【以下、Financial Times からの引用】
Global equities suffer investor flight
Outflows hit nearly $90bn in 2016 as portfolio managers and funds retreat to havens
MAY 14, 2016 by: Eric Platt in New York
Investors are pulling money from global equity funds at their fastest pace since 2011, as benchmark indices stall ahead of the anniversary of last year’s record highs.
Redemptions from stock funds have reached nearly $90bn so far this year as portfolio managers and hedge funds struggle to navigate a market that no longer appears driven by radical central bank policy.
Markets have rebounded from a steep sell-off at the year’s start, but confidence has slipped and investors have shifted to the sidelines. The S&P 500, Euro Stoxx 600 and Nikkei have all slid since May began, and $7.4bn was withdrawn from equities in the last week alone, according to data provider EPFR.
“It’s the great unknown. Everyone is pushing on a string,” said Jim Tierney, a chief investment officer with Alliance Bernstein. “If you didn’t invest when rates were zero, and you’re not investing now when rates are negative, what more can be done to prod people to spend and invest.”
The withdrawals underline fears over growth in Japan and the Eurozone, as well as questions over US companies’ ability to weather a fragile economic backdrop. Technology earnings, one engine of growth, broadly disappointed in the latest quarter, with more than $80bn sliced off Apple’s valuation since its earnings announcement in April.
Many of the concerns that plagued markets when the year began — the collapse in oil prices, fears of a Chinese hard landing and even talk of recession in the US — have eased, but investors are now looking at a horizon pockmarked by exogenous risks.
“We’re not impervious to the risks,” said Paul Christopher, head global market strategist with Wells Fargo Investment Institute. “There will be some binary event type risks; Brexit is one, Spanish elections are another and the US elections in November are a third. Because of those event risks and since we’re waiting for growth to return … we’ve gotten more selective.”
Robust US retail sales figures for April and an improvement in consumer confidence figures for this month were not enough to allay investor concerns on Friday, with the S&P 500 sliding back towards its break-even point for the year.
Most recent economic readings from the US have proved disheartening, with monthly job growth falling short of expectations, while industrial production figures from Europe on Thursday were weak.
Unconventional stimulus programs, including the introduction of negative interest rates by the European Central Bank and Bank of Japan, have been met with incredulity from investors who warn such efforts have been ineffective.

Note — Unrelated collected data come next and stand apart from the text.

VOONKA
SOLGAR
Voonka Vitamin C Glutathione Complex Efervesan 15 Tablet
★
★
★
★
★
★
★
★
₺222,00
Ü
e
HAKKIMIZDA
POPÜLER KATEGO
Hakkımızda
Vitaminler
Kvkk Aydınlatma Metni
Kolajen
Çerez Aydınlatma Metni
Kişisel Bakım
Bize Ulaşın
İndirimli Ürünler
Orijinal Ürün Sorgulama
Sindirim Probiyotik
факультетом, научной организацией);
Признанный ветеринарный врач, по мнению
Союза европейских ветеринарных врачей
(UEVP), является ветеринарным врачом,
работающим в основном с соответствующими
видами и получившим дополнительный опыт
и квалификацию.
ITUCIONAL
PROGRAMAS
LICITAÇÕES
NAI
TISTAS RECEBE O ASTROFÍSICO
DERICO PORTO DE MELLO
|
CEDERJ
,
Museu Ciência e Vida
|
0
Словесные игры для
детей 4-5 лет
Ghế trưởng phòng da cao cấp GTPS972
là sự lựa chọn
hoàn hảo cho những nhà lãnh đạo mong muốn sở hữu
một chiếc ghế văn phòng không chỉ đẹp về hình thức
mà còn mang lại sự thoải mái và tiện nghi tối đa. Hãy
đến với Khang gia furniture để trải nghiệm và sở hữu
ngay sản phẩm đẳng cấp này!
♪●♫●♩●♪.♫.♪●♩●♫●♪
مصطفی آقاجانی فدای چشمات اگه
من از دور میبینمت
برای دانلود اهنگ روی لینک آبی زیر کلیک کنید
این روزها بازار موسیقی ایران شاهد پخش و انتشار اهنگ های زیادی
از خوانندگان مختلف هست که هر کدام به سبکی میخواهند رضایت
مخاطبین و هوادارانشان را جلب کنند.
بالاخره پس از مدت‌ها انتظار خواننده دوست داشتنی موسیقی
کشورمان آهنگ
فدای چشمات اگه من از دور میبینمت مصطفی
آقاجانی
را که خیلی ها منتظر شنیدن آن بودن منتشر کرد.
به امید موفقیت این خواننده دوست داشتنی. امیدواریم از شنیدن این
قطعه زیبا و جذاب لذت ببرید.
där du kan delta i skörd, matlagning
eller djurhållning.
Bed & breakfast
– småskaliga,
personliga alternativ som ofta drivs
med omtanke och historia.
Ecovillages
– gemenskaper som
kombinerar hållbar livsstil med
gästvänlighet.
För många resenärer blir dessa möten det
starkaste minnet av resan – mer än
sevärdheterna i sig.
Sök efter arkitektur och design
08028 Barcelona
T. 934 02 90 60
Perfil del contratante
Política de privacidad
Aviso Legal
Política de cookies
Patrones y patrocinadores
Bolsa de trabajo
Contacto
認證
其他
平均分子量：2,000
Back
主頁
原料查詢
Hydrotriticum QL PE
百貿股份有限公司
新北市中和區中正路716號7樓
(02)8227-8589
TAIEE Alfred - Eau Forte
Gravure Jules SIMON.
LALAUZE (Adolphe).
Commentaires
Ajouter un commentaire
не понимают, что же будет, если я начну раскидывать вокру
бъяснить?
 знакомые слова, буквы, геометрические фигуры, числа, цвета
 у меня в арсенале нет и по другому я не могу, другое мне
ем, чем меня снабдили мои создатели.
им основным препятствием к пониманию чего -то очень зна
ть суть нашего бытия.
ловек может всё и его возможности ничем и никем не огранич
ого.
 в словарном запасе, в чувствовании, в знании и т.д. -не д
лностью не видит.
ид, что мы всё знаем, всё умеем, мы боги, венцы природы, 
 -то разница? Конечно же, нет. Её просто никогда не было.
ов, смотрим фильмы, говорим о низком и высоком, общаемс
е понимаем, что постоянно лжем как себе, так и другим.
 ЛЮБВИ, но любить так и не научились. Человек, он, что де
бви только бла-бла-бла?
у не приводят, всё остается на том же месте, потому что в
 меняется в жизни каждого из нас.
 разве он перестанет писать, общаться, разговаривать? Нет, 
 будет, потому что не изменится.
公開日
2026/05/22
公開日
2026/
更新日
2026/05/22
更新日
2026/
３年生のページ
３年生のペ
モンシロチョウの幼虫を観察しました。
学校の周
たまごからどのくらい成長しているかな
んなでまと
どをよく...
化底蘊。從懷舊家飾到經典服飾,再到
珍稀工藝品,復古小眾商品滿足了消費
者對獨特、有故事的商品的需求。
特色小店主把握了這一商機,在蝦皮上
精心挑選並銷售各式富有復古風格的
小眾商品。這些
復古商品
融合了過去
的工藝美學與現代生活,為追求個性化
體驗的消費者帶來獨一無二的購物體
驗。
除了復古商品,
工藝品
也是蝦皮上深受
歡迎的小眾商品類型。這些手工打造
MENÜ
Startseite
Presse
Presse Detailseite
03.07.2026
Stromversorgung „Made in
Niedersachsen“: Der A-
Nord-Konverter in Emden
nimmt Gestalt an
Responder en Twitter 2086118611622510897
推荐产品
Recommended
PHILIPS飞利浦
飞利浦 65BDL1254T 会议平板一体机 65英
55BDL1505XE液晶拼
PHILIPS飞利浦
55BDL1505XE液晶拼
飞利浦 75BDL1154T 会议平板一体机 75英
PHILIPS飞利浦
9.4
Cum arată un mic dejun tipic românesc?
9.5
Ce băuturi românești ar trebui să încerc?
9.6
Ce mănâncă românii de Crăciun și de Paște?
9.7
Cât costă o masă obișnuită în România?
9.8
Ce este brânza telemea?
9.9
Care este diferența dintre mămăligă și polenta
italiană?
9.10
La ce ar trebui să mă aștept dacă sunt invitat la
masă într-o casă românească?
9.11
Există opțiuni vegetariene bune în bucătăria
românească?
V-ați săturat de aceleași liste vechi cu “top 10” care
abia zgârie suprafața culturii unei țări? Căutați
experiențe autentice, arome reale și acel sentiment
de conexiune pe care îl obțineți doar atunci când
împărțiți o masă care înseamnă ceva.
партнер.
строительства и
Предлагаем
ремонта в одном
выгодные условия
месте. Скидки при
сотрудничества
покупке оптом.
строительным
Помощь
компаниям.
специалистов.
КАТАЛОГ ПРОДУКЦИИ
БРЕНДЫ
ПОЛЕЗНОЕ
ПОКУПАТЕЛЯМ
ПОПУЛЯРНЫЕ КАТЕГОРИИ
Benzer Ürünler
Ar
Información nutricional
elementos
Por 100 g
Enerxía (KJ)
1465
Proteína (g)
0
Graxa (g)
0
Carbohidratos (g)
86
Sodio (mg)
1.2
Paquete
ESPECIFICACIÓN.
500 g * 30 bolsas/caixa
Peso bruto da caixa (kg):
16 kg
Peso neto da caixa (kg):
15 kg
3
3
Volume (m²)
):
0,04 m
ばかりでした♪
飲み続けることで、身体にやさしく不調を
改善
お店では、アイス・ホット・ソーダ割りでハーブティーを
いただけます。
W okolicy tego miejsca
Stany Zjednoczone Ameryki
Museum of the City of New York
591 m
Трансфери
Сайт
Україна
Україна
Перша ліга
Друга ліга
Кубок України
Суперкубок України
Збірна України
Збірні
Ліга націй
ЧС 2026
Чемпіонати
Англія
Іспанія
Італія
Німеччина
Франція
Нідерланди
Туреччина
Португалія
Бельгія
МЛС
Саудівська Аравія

The withdrawals have put equities “firmly” on track for their biggest year of redemptions since 2011, EPFR said.
“Driving this latest shift are doubts about the effectiveness of the policies pursued by Japan and the Eurozone to kick-start economic growth, the erosion of corporate profit margins in the US and China and the structural issues dogging many of the major emerging markets,” said Cameron Brandt, director of research at EPFR.
In the past week, 20 per cent of investors said they were optimistic about the US stock market, roughly half the historical average, according to the American Association of Individual Investors.
Bond funds and money market accounts benefited from the shift out of stocks in the past week. Global bond funds counted $3.5bn of fresh capital in the five trading days to Wednesday, the 11th week of inflows in the past 12, according to EPFR.
Money market accounts — often considered a proxy for cash — received $5.1bn of inflows in the past week, the third consecutive week of additions, according to Lipper.
Funds invested in high-grade US corporate debt also benefited, with $1.1bn of inflows. Riskier junk bond funds suffered their largest outflow since January, although investors were quick to point out that most of the redemptions were concentrated in just a handful of exchange traded funds.
The investor preference for debt, accentuated by the ECB and BoJ bond buying programmes, has kept a lid on sovereign bond yields and suppressed corporate borrowing costs. Global bond funds have recorded $59bn of inflows since the year began, surpassing the $56bn haul in 2015.
“The market tone feels OK, feels relatively constructive for credit,” said Ken Monaghan, head of global high yield for Amundi Smith Breeden. “We’re seeing money being put to work in fixed income … If there was some reluctance to do so earlier this year because of recessionary concerns, that has proved to be more of a temporary pause.”